Cette proposition est le résultat d’un nouveau « compromis franco-allemand » trouvé dimanche, selon un diplomate qui a souligné que « les négociations entre Français et Allemands ont été difficiles ces derniers jours » sur ce point. Car pour mémoire, Angela Merkel, qui s’était opposée en 2008 à tout mécanisme européen de solidarité face à la crise et avait tout fait pour éviter d’aider la Grèce jusqu’en 2010, plaidait finalement pour l’implication systématique du secteur privé dans ce fonds de sauvetage.

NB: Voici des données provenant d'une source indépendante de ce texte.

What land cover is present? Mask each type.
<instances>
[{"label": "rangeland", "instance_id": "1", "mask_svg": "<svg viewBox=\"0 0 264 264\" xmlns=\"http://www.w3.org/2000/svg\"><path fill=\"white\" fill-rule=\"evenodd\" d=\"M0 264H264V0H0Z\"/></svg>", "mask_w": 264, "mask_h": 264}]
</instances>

Le président de l’eurogroupe, Jean-Claude Juncker, n’y était pas non plus favorable. Pour preuve ses diverses interventions pour affirmer que le fonds temporaire suffirait à résoudre le problème irlandais sans cacher ses doutes sur une implication du secteur privé. « Je ne m’érigerai jamais en adversaire acharné d’une implication du secteur financier dans la résolution de crise, a-t-il déclaré samedi, ajoutant qu’il fallait « savoir que le Fonds monétaire international, qui a une expérience certaine dans les résolutions de crises, n’a jamais considéré que, ex ante, l’implication du secteur privé devrait toujours faire partie d’un arsenal de résolution de crise ». Il a par ailleurs reconnu que les négociations pour obtenir cet accord avaient été plus « difficiles qu’une rencontre avec le dirigeant libyen Kadhafi ». Il n’en a pas moins donné un coup de griffe au couple franco -allemand qui tend à imposer ses choix aux petits États, déclarant dans l’hebdomadaire allemand Rheinischer Merkur ne pas être « inquiet de la survie de l’euro, ni de celle de l’Union européenne », mais se faire « beaucoup plus de souci sur l’évolution de l’Europe». « Ma préoccupation, a expliqué Jean-Claude Juncker, est que la méthode commune, c’est-à-dire la prise de décision commune de tous les membres de l’Union européenne, ne soit pas discréditée au profit d’une logique intergouvernementale, qui verrait les grands États décider entre eux »
Pour Paris, qui gagne la partie, il était urgent de clarifier l’implication du secteur privé et de rassurer les marchés sur le fait qu’il n’y aurait pas de restructuration automatique des dettes souveraines des pays de la zone euro au moindre problème, mais seulement au cas par cas, une concession qu’a dû accepter l’Allemagne.
Si l’incertitude a été levée peu après l’annonce du plan, son calendrier et l’ampleur de l’aide à l’Irlande, elle n’a été que temporaire, car elle se fixe toujours sur le Portugal et l’Espagne, dont les taux à dix ans ont atteint leur plus haut depuis 2002. L’euro quant à lui a repris sa baisse passant sous la barre de 1,30 dollar pour la première fois depuis mi-septembre. La solution n’a visiblement pas convaincu.